Jorge Luis Borges le reprochó a los ingleses “haber llenado el mundo de juegos estúpidos, deportes puramente físicos como el fútbol, que es uno de sus mayores crímenes“. Si, el escritor odió el fútbol y toda la parafernalia que lo rodeó siempre.
Tanta bronca le tenía que un día, le preguntaron qué opinaba de Diego Armando Maradona y él respondió, sin pestañear “no sé quién es, no lo conozco”. Curiosidades de la historia, el autor de El Aleph murió en junio de 1986, un par de días antes del gol de Maradona a los ingleses. Un poema.

## ENUNCIADO A
Identifica y copia cada línea de las filas que contenga la cadena "layout", respetando mayúsculas y minúsculas.

## DATOS DEL EJERCICIO
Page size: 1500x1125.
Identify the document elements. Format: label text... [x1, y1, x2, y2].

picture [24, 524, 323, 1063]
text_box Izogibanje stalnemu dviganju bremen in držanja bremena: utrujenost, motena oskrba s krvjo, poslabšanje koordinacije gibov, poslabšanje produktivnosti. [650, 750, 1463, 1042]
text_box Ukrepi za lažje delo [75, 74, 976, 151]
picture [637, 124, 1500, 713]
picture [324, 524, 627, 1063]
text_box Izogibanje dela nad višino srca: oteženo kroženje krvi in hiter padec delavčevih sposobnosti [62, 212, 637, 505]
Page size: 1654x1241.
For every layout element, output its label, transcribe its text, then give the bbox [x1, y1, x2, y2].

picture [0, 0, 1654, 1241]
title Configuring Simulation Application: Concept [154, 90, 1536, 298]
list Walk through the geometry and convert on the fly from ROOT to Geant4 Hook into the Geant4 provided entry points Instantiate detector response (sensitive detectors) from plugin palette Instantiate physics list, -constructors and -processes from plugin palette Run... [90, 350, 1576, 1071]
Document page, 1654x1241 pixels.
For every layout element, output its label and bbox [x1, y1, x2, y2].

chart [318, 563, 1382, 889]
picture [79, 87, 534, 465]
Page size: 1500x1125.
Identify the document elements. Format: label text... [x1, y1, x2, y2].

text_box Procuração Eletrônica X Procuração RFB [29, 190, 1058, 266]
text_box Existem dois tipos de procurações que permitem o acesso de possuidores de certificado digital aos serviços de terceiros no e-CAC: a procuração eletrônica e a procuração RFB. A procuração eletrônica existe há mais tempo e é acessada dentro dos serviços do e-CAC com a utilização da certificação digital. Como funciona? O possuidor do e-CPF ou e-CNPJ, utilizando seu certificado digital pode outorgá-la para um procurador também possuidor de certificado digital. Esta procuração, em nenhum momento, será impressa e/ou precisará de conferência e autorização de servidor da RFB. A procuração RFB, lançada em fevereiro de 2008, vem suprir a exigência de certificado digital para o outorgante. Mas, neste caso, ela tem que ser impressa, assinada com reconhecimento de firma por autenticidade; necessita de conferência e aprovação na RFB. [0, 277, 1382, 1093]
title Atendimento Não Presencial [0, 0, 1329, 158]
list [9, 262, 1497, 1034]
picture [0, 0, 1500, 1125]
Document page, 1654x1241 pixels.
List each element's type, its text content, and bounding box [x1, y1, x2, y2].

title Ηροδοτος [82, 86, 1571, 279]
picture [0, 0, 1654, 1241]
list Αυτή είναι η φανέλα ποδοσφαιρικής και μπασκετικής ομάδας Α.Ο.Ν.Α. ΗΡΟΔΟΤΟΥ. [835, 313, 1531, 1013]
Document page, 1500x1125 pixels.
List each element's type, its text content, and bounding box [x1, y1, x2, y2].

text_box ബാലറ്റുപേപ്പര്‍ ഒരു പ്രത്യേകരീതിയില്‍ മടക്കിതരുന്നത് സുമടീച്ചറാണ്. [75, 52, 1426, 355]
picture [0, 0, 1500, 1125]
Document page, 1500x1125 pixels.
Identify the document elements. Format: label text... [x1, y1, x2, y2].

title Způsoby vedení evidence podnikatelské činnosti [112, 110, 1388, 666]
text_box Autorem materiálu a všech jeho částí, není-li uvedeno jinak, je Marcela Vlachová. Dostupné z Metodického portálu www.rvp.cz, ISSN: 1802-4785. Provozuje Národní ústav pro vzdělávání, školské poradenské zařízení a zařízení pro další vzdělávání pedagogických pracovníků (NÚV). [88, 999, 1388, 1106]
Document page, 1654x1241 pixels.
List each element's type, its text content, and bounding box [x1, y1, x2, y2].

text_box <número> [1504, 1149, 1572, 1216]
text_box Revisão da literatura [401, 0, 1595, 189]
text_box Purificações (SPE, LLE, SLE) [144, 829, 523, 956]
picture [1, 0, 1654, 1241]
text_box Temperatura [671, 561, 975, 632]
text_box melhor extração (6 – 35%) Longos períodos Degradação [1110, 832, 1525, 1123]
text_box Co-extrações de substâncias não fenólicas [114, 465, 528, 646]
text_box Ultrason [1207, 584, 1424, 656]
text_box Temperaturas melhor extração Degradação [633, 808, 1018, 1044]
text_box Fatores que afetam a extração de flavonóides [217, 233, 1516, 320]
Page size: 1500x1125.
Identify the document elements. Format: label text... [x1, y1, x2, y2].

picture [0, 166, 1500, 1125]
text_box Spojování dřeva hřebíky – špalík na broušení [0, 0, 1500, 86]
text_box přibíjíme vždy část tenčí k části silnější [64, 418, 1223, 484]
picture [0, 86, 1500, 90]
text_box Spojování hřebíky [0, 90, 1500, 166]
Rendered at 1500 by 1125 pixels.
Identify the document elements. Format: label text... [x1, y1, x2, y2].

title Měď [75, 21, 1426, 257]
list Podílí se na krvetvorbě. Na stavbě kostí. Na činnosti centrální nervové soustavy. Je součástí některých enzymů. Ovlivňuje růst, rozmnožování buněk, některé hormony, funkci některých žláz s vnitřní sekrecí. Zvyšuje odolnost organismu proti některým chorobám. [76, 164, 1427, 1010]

## ENUNCIADO B
Reproduce el tramo del texto sobre Borges y el fútbol que va desde "Jorge Luis Borges" hasta "ingleses. Un poema.", cambiando "Maradona" por "Pelé".

## RESULTADO OBTENIDO A
For every layout element, output its label, transcribe its text, then give the bbox [x1, y1, x2, y2].
For every layout element, output its label and bbox [x1, y1, x2, y2].

## RESULTADO OBTENIDO B
Jorge Luis Borges le reprochó a los ingleses “haber llenado el mundo de juegos estúpidos, deportes puramente físicos como el fútbol, que es uno de sus mayores crímenes“. Si, el escritor odió el fútbol y toda la parafernalia que lo rodeó siempre.
Tanta bronca le tenía que un día, le preguntaron qué opinaba de Diego Armando Pelé y él respondió, sin pestañear “no sé quién es, no lo conozco”. Curiosidades de la historia, el autor de El Aleph murió en junio de 1986, un par de días antes del gol de Pelé a los ingleses. Un poema.